▶ **練習問題**:
1) 映画紹介のページによると、稲葉雄介監督の初監督作は何という作品ですか?
2) 映画紹介のページから、「全編が熊本でロケされた、日本とタイの合作映画という」という語句のある所から書き始め、「アピチャッポン•ウィーラセタクン監督などから高い評価を受けている。」まで来たら止めて、その範囲を一字一句そのまま書き写してください。

▶ **ページ抜粋**:
「アリエル王子と監視人」 稲葉雄介 監督
毎週、わたくし松崎ひろゆきが選んだ映画をご紹介しています
「キネマのススメ」。
今日ご紹介するのは、8月22日(土)Denkikanで公開となる
「アリエル王子と監視人」です。
全編が熊本でロケされた、日本とタイの合作映画という
とても新鮮なアプローチの作品です。
今日は、キャンペーンのため熊本にいらっしゃった
稲葉雄介監督をスタジオにお招きしました。
プロフィール:
1986年生まれ。神奈川県出身。東京造形大学卒。
在学中は映画監督の諏訪敦彦氏に師事。
初監督作『君とママとカウボーイ』(2010)は
シネマデジタルソウル国際映画祭など、国内外の映画祭で上映され、
アピチャッポン•ウィーラセタクン監督などから高い評価を受けている。
ドキュメンタリー映画『ちいさな、あかり』
(2013、大野隆介監督)では撮影・助監督を担当した。
俳優として、ロカルノ国際映画祭に出品された
「息を殺して」(2014、五十嵐耕平監督)などに出演している。
Q 映画「アリエル王子と監視人」についての基本情報を教えて下さい。
監督:稲葉雄介
出演:チャーノン・リクンスラガーン、伊澤恵美子、忍成修吾、
セリーナ・ウィスマン/石田えり/北本祟人、榎木智一、
大西礼芳/篠井英介
オフィシャルサイト
http://handintheglove.jp/
http://handintheglove.jp/
Q 映画「アリエル王子と監視人」について
簡単なストーリーを紹介してください。
この映画の主人公は
お忍びで休暇を過ごすため日本にやってきた王子です。
お忍びで休暇を過ごすため日本にやってきた王子です。
日々、王位継承者というプレッシャーと戦っている彼は、
この休暇にかこつけて『自由』を体験したいと思っています。
彼は街中で地元の一般女性リサと出会い、
彼女の案内のもと3日間の休暇を過ごすことになります。

▶ **表示内容**:

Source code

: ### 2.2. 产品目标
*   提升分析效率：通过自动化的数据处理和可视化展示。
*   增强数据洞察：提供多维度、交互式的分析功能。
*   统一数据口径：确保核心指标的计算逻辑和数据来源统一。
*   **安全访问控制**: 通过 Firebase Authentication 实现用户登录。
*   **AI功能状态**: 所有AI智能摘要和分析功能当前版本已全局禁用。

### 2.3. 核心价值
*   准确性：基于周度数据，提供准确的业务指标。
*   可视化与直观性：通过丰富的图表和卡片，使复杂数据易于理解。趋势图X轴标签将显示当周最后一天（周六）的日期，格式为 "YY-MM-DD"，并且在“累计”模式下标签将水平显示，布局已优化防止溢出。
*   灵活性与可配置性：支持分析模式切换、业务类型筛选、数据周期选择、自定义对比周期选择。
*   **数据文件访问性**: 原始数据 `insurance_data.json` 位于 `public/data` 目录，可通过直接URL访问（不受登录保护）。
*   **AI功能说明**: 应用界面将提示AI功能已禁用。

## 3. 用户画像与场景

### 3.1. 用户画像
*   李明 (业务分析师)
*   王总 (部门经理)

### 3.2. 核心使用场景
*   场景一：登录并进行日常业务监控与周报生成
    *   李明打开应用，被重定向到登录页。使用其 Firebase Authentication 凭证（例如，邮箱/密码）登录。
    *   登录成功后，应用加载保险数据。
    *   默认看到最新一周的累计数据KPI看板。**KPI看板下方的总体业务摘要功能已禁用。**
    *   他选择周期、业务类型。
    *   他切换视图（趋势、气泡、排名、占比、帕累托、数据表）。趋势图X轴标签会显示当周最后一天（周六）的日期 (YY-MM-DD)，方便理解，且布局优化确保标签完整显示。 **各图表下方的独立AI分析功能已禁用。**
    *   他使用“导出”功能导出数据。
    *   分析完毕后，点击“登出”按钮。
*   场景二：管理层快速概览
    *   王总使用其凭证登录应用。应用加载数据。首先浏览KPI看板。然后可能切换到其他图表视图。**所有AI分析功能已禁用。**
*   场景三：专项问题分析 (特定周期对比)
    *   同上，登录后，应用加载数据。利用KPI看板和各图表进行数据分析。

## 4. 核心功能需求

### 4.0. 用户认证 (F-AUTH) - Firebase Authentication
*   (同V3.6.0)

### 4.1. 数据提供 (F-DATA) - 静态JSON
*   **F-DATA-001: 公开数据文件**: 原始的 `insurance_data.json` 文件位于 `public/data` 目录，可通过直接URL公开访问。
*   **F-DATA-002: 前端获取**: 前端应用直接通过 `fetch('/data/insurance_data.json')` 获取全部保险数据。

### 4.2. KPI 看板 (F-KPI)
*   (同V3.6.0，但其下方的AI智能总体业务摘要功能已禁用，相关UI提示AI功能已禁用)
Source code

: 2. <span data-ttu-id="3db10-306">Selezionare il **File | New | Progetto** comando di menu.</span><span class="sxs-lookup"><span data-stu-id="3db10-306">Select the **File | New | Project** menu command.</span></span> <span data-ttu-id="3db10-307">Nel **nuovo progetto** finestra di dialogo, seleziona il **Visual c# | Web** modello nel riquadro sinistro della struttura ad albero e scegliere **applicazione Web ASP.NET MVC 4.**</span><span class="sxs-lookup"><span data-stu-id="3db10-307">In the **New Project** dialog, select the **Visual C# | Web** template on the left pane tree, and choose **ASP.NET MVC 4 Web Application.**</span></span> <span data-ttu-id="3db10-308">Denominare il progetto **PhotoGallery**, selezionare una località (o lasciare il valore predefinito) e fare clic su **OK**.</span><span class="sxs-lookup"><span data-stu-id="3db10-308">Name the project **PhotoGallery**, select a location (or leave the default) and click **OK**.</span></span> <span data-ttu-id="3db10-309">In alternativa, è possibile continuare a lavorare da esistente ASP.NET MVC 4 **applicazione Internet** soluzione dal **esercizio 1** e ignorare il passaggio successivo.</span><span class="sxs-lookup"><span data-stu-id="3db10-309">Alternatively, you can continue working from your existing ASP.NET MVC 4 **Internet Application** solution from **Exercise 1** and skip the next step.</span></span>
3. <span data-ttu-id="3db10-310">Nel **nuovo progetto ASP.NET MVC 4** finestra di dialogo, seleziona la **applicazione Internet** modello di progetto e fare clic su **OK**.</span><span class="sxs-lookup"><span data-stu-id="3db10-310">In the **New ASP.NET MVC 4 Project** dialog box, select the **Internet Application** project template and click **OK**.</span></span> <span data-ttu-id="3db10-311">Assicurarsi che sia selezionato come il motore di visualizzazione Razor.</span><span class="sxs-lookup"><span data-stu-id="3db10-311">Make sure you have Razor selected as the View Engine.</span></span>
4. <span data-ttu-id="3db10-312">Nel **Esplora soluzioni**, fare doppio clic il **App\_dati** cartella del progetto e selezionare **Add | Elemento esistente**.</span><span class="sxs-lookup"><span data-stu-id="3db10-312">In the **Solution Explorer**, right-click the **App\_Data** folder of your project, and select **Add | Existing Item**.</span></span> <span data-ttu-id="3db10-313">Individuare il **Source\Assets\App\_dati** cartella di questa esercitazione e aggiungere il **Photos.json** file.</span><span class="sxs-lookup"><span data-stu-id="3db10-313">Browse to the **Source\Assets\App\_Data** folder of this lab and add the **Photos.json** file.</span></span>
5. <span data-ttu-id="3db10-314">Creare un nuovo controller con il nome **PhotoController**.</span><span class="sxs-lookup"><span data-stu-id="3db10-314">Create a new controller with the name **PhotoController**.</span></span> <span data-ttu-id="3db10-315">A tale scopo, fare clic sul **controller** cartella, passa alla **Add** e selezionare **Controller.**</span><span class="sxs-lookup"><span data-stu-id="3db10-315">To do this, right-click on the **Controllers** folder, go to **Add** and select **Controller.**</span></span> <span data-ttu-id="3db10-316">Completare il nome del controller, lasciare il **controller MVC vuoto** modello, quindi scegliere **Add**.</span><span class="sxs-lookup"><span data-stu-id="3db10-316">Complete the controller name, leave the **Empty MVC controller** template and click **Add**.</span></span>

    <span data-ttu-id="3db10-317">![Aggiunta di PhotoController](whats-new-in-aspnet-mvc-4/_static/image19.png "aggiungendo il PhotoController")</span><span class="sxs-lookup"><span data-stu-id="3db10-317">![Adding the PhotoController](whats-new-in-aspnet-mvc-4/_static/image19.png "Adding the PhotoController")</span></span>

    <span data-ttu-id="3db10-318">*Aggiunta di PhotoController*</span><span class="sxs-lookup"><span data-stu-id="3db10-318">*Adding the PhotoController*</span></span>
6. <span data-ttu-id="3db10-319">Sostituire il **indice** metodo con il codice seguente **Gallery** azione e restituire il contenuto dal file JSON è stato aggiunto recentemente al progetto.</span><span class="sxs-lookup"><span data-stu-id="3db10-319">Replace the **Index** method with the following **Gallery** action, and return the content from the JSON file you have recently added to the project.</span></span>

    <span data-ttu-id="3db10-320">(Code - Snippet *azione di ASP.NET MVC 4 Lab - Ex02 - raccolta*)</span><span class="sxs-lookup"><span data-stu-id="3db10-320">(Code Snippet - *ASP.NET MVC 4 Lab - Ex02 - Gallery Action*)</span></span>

▶ **各問の解答**:
1) 『君とママとカウボーイ』(2010)です。

2)
全編が熊本でロケされた、日本とタイの合作映画という
とても新鮮なアプローチの作品です。
今日は、キャンペーンのため熊本にいらっしゃった
稲葉雄介監督をスタジオにお招きしました。
プロフィール:
1986年生まれ。神奈川県出身。東京造形大学卒。
在学中は映画監督の諏訪敦彦氏に師事。
初監督作『君とママとカウボーイ』(2010)は
シネマデジタルソウル国際映画祭など、国内外の映画祭で上映され、
アピチャッポン•ウィーラセタクン監督などから高い評価を受けている。